Kutipan>
-- -- --
Innalillahi, KH Abun Bunyamin Ruhiat Cipasung Tutup Usia
TASIKMALAYA, KRIMINALGROUP.COM ||
Innalillahi, Tasikmalaya sedih berduka, Jawa Barat pun lirih nestapa, KH Abun Bunyamin Ruhiat, pendidik dan pejuang yang juga merupakan salah seorang Rais Syuriyah Pengurus Besar Nahdlatul Ulama (PBNU) wafat pada Sabtu (19/11) pukul 10.00 WIB di Rumah Sakit TMC Tasikmalaya, Jawa Barat.
Dari berbagai sumber yang dihimpun,KH Abun Bunyamin Ruhiat, merupakan sosok ulama kharismatik asal Tasikmalaya yang sangat mencintaiilmu, baik di bidang agama maupun pengetahuan umum.
Kecintaannya terhadap ilmu ditularkan kepada santrinya dengan menekankan keharusan berkomitmen pada duniailmu dengan cara mengaji.
Kecintaannya kepada ilmu juga ia refleksikan pada kebiasaannya melakukan muthala’ah, membuat catatan pidato, ceramah, atau khutbah.
Lahir pada 27 September 1949, ia adalah anak ke sembilan dari 14 bersaudara dari pasangan KH Ruhiat dan Hj Siti Aisyah yang tak lain adalah Pendiri Pondok Pesantren Cipasung, Kabupaten Tasikmalaya, Jawa Barat.
Di sela-sela kesibukannya yang sangat padat, KH Abun Bunyamin Ruhiat masih menyempatkan diri untuk menulis.
Di antara karya tulisnya yaitu diktat Jurumiah (Bahasa Sunda), Metode Pengajaran Akhlaq (Analisis Isi Kitab Ta’lim Muta’alim), dan Metode Belajar di Pesantren Menurut Syekh az-Zarnuji.
Secara keilmuan, Ajengan Abun ini bisa dibilang adalah paket komplit. Ia menempuh pendidikan baik secara formal maupun non formal.
-- -- --
Petunjuk Tugas>
- A) Menurut kutipan, di rumah sakit mana KH Abun Bunyamin Ruhiat wafat?
- B) Tolong salin bagian kutipan mulai dari kata "Kecintaannya terhadap ilmu" sampai dengan kata "Kabupaten Tasikmalaya, Jawa Barat." tanpa perubahan.
- C) Tentukan apakah setiap pernyataan berikut sesuai dengan kutipan. Jawab ya atau tidak, lalu sertakan kata-kata penentu dari kutipan persis seperti aslinya.
(i) KH Abun Bunyamin Ruhiat lahir pada 27 September 1949.
(ii) KH Abun Bunyamin Ruhiat adalah anak pertama dari 14 bersaudara.
(iii) Diktat Jurumiah karya KH Abun Bunyamin Ruhiat ditulis dalam bahasa Arab.
-- -- --
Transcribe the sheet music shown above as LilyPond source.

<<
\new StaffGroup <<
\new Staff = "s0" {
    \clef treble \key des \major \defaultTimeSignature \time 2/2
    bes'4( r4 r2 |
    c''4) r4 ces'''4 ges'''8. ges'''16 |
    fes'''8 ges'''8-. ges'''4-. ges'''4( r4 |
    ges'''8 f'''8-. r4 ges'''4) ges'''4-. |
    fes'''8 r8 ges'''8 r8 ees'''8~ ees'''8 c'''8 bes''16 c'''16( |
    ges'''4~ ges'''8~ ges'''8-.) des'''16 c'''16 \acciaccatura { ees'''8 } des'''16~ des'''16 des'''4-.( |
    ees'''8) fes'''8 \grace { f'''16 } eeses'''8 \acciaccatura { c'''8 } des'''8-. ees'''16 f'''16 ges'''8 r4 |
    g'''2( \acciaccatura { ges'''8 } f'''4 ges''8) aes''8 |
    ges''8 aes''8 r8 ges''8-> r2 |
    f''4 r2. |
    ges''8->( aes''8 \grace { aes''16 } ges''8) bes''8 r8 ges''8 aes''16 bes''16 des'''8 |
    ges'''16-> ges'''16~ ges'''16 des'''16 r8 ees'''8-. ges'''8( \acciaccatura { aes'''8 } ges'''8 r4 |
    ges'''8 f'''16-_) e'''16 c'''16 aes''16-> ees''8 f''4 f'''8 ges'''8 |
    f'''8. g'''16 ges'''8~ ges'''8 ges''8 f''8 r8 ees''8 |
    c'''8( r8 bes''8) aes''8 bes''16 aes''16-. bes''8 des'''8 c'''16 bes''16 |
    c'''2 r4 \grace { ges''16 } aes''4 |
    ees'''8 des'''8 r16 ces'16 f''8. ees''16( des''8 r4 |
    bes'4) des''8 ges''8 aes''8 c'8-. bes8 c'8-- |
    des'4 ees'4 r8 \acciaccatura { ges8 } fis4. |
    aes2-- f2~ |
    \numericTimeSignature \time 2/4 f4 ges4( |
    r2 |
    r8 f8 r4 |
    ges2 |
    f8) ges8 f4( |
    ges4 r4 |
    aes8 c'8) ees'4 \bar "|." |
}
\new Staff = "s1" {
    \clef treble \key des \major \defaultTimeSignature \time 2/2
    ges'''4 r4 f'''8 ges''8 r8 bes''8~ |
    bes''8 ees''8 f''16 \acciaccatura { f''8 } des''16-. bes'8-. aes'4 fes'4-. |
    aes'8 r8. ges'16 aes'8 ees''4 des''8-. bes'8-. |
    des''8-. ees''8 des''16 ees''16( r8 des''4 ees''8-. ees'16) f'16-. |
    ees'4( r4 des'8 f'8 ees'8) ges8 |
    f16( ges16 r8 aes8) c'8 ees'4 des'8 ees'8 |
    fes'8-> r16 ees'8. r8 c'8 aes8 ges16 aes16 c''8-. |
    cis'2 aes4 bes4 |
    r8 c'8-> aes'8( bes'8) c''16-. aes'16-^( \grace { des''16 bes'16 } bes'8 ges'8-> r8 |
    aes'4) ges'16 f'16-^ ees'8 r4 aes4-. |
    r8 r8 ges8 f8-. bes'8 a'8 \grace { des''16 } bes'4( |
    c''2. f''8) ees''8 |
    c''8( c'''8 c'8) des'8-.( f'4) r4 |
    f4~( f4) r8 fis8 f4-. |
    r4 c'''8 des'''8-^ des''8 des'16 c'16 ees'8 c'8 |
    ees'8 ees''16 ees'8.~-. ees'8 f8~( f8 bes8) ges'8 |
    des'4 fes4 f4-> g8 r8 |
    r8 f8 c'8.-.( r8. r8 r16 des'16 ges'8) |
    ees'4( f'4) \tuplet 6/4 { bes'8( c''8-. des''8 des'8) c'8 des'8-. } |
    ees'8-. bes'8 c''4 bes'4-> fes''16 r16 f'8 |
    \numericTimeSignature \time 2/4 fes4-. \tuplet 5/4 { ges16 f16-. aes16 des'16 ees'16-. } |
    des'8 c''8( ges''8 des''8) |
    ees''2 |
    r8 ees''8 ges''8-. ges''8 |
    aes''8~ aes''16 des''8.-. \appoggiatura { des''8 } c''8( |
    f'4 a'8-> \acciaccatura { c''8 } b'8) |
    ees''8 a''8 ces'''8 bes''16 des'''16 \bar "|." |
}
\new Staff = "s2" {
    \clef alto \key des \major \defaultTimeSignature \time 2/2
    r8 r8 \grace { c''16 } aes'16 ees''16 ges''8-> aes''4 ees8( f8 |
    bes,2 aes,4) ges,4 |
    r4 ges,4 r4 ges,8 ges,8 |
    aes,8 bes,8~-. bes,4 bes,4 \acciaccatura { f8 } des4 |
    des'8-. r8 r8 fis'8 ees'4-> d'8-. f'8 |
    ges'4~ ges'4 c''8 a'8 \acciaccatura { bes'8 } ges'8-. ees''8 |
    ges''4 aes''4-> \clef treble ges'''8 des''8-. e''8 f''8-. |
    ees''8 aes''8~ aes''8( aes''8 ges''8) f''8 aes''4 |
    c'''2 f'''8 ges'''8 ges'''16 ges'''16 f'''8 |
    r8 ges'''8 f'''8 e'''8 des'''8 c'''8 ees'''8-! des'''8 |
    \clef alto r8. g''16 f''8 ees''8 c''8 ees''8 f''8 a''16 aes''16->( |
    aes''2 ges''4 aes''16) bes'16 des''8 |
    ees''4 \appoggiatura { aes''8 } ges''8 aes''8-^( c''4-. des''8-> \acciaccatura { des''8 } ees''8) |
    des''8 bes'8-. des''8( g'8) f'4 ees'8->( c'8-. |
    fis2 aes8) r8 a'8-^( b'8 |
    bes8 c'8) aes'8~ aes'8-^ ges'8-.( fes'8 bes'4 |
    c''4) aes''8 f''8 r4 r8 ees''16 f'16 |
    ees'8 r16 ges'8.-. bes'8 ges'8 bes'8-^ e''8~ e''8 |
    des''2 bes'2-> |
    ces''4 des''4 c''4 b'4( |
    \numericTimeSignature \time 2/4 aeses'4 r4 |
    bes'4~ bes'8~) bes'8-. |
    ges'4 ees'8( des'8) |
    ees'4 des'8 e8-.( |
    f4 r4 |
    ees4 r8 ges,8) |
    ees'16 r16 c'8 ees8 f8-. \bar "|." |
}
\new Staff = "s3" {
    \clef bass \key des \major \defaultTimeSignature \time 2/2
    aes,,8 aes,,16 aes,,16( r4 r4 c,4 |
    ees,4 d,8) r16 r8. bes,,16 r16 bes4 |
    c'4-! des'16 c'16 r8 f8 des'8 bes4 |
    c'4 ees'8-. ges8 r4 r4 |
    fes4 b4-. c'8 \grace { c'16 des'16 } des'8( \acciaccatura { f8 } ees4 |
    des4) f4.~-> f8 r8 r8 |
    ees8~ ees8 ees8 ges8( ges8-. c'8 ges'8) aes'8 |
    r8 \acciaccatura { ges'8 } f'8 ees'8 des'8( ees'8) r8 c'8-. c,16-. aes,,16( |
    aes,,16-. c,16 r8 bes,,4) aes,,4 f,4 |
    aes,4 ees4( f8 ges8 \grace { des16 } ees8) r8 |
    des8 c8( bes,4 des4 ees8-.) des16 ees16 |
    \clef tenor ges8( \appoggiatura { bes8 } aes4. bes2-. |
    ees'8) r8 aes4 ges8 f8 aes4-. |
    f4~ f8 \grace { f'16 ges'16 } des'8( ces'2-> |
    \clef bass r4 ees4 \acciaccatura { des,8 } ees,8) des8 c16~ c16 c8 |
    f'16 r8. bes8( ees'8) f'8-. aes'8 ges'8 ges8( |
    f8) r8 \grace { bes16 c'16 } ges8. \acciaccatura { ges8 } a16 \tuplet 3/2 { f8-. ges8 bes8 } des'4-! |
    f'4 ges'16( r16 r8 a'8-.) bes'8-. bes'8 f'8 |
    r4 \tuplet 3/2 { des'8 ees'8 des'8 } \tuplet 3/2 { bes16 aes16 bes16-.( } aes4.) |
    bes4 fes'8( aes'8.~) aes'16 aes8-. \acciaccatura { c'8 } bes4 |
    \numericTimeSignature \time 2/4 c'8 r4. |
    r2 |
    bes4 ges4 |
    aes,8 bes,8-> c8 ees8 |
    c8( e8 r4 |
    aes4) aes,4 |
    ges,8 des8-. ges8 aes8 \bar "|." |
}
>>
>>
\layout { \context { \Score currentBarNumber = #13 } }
-- -- --
Jawaban Anda>
- A) Di Rumah Sakit TMC Tasikmalaya, Jawa Barat.

- B)
Kecintaannya terhadap ilmu ditularkan kepada santrinya dengan menekankan keharusan berkomitmen pada duniailmu dengan cara mengaji.
Kecintaannya kepada ilmu juga ia refleksikan pada kebiasaannya melakukan muthala’ah, membuat catatan pidato, ceramah, atau khutbah.
Lahir pada 27 September 1949, ia adalah anak ke sembilan dari 14 bersaudara dari pasangan KH Ruhiat dan Hj Siti Aisyah yang tak lain adalah Pendiri Pondok Pesantren Cipasung, Kabupaten Tasikmalaya, Jawa Barat.

- C)
(i) Ya: "Lahir pada 27 September 1949"
(ii) Tidak: "ia adalah anak ke sembilan dari 14 bersaudara"
(iii) Tidak: "diktat Jurumiah (Bahasa Sunda)"